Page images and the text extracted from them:
• • • • • • •

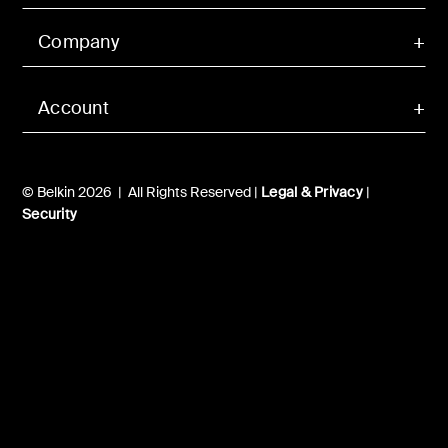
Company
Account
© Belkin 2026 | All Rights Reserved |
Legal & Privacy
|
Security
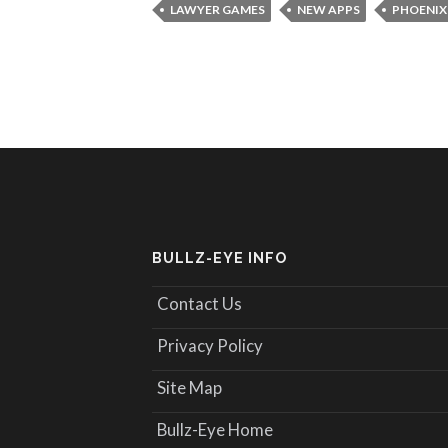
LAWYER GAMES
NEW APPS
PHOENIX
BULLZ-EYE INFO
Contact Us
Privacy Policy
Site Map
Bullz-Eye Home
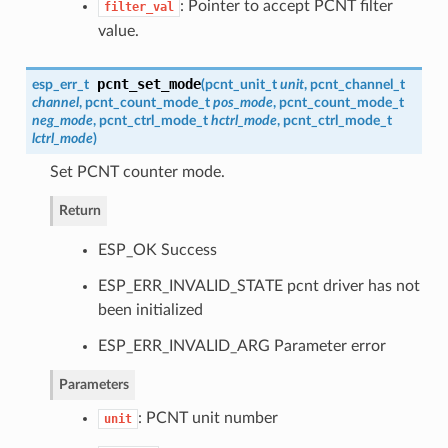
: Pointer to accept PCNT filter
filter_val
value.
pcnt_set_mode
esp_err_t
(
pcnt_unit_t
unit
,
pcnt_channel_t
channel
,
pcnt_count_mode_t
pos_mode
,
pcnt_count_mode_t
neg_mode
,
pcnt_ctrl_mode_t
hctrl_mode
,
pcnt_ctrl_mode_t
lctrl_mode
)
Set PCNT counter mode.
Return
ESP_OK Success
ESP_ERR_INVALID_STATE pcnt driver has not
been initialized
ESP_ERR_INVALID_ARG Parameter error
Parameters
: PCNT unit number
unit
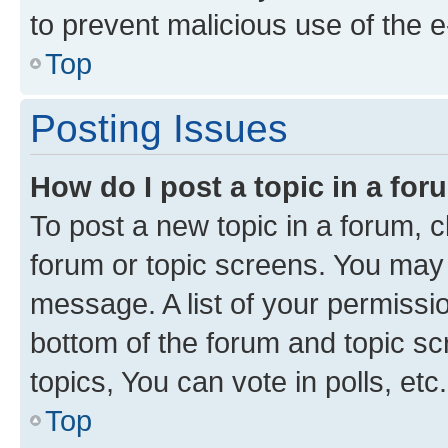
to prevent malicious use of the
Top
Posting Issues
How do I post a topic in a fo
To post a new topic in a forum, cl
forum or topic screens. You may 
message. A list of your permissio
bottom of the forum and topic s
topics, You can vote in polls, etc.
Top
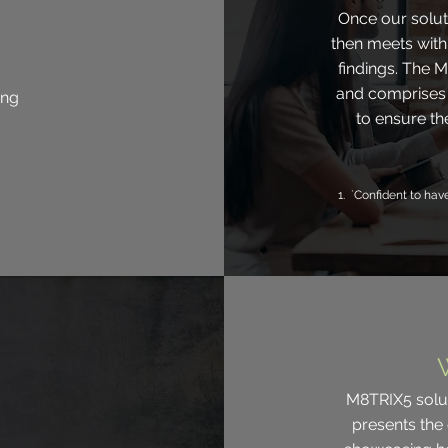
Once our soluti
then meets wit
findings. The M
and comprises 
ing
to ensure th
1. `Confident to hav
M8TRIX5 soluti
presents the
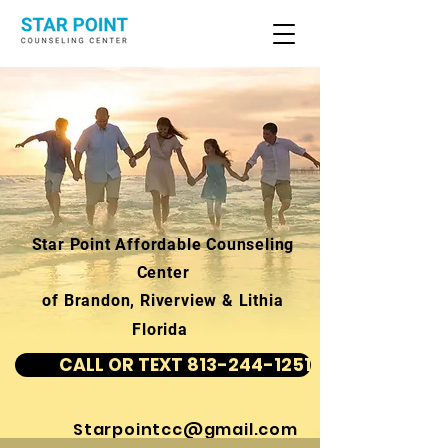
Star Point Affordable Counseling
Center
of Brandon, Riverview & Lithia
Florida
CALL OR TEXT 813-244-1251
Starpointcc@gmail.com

• • • • • • •

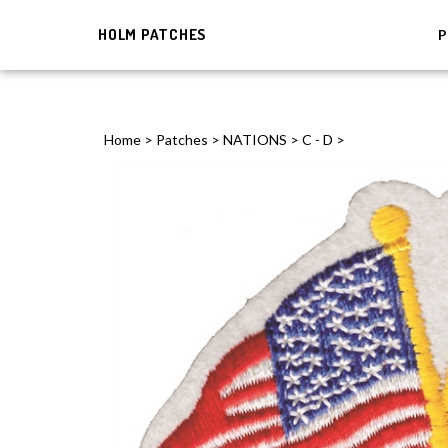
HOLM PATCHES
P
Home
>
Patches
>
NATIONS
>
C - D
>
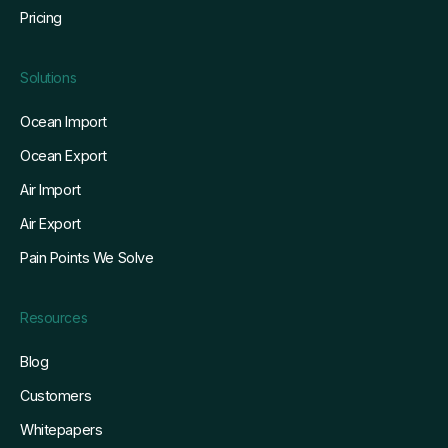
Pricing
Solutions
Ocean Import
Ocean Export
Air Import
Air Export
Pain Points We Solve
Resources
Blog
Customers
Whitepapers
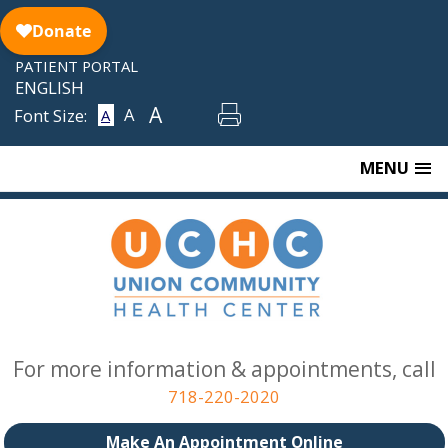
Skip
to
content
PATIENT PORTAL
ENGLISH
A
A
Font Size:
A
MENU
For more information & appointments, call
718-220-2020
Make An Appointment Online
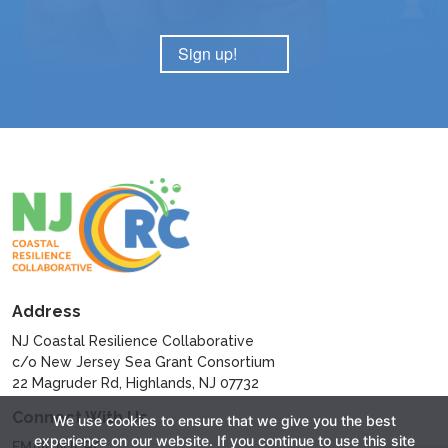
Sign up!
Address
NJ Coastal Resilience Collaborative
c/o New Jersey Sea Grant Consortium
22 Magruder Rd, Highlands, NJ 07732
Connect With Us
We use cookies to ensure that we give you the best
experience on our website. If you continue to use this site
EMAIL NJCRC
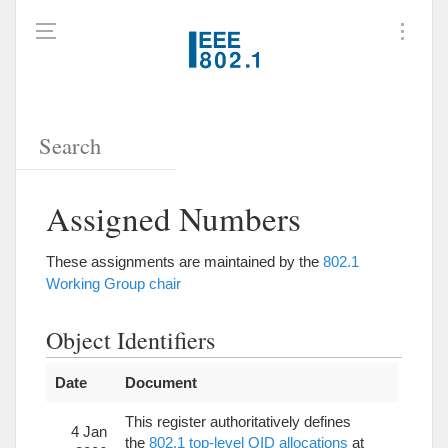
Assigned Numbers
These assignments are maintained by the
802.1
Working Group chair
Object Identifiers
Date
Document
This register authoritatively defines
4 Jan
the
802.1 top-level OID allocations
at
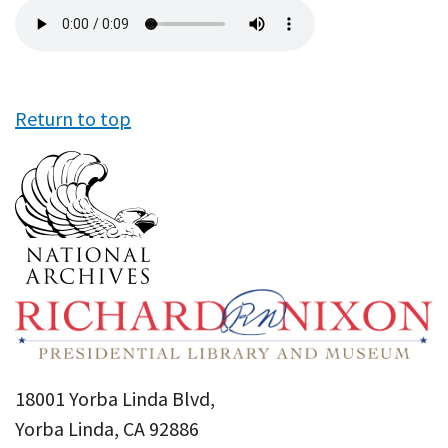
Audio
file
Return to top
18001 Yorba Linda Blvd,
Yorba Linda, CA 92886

• • • • • • •

# Work instructions
Rewrite the lines from the line with "LAWYER GAMES" up to and including the line with "presents the", substituting "board" for every "forum" and changing nothing else. Give only those lines, and leave the pictures out.

# Result
LAWYER GAMES
NEW APPS
PHOENIX
BULLZ-EYE INFO
Contact Us
Privacy Policy
Site Map
Bullz-Eye Home
: Pointer to accept PCNT filter
filter_val
value.
pcnt_set_mode
esp_err_t
(
pcnt_unit_t
unit
,
pcnt_channel_t
channel
,
pcnt_count_mode_t
pos_mode
,
pcnt_count_mode_t
neg_mode
,
pcnt_ctrl_mode_t
hctrl_mode
,
pcnt_ctrl_mode_t
lctrl_mode
)
Set PCNT counter mode.
Return
ESP_OK Success
ESP_ERR_INVALID_STATE pcnt driver has not
been initialized
ESP_ERR_INVALID_ARG Parameter error
Parameters
: PCNT unit number
unit
to prevent malicious use of the
Top
Posting Issues
How do I post a topic in a fo
To post a new topic in a board, cl
board or topic screens. You may 
message. A list of your permissio
bottom of the board and topic s
topics, You can vote in polls, etc.
Top
Once our soluti
then meets wit
findings. The M
and comprises 
ing
to ensure th
1. `Confident to hav
M8TRIX5 soluti
presents the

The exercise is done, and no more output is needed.